[Given information Boundary: Start]
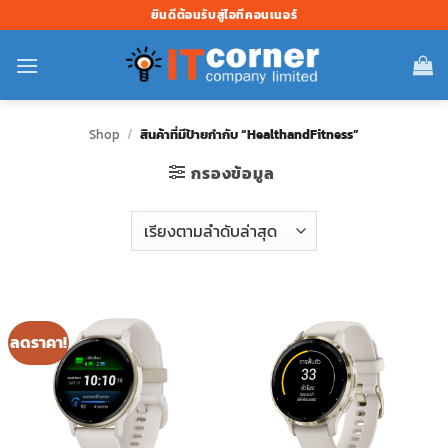
ข้าม
ยินดีต้อนรับสู่ไอทีคอนเนอร์
ไป
ยัง
เนื้อหา
Shop
/
สินค้าที่มีป้ายกำกับ “HealthandFitness”
กรองข้อมูล
ลดราคา!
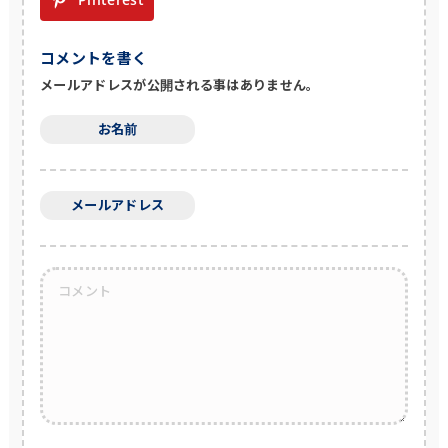
コメントを書く
メールアドレスが公開される事はありません。
お名前
メールアドレス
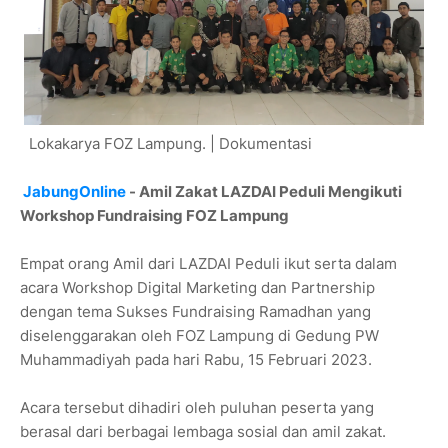
Lokakarya FOZ Lampung. | Dokumentasi
JabungOnline
- Amil Zakat LAZDAI Peduli Mengikuti
Workshop Fundraising FOZ Lampung
Empat orang Amil dari LAZDAI Peduli ikut serta dalam
acara Workshop Digital Marketing dan Partnership
dengan tema Sukses Fundraising Ramadhan yang
diselenggarakan oleh FOZ Lampung di Gedung PW
Muhammadiyah pada hari Rabu, 15 Februari 2023.
Acara tersebut dihadiri oleh puluhan peserta yang
berasal dari berbagai lembaga sosial dan amil zakat.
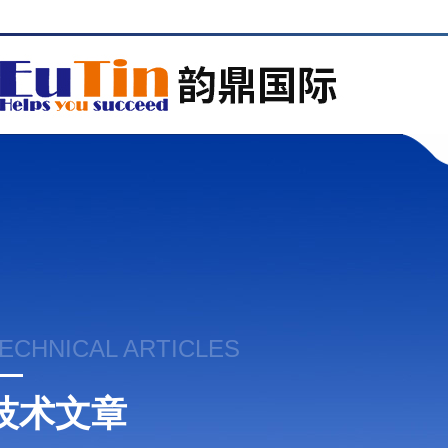
ECHNICAL ARTICLES
技术文章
[Given information Boundary: End]
--- Task to carry out ---
Repeat only the lines between the start of the data and the line with "Empat orang Amil", including those two lines, and skip the pictures.

--- Answer space ---
ข้าม
ยินดีต้อนรับสู่ไอทีคอนเนอร์
ไป
ยัง
เนื้อหา
Shop
/
สินค้าที่มีป้ายกำกับ “HealthandFitness”
กรองข้อมูล
ลดราคา!
コメントを書く
メールアドレスが公開される事はありません。
お名前
メールアドレス
Lokakarya FOZ Lampung. | Dokumentasi
JabungOnline
- Amil Zakat LAZDAI Peduli Mengikuti
Workshop Fundraising FOZ Lampung
Empat orang Amil dari LAZDAI Peduli ikut serta dalam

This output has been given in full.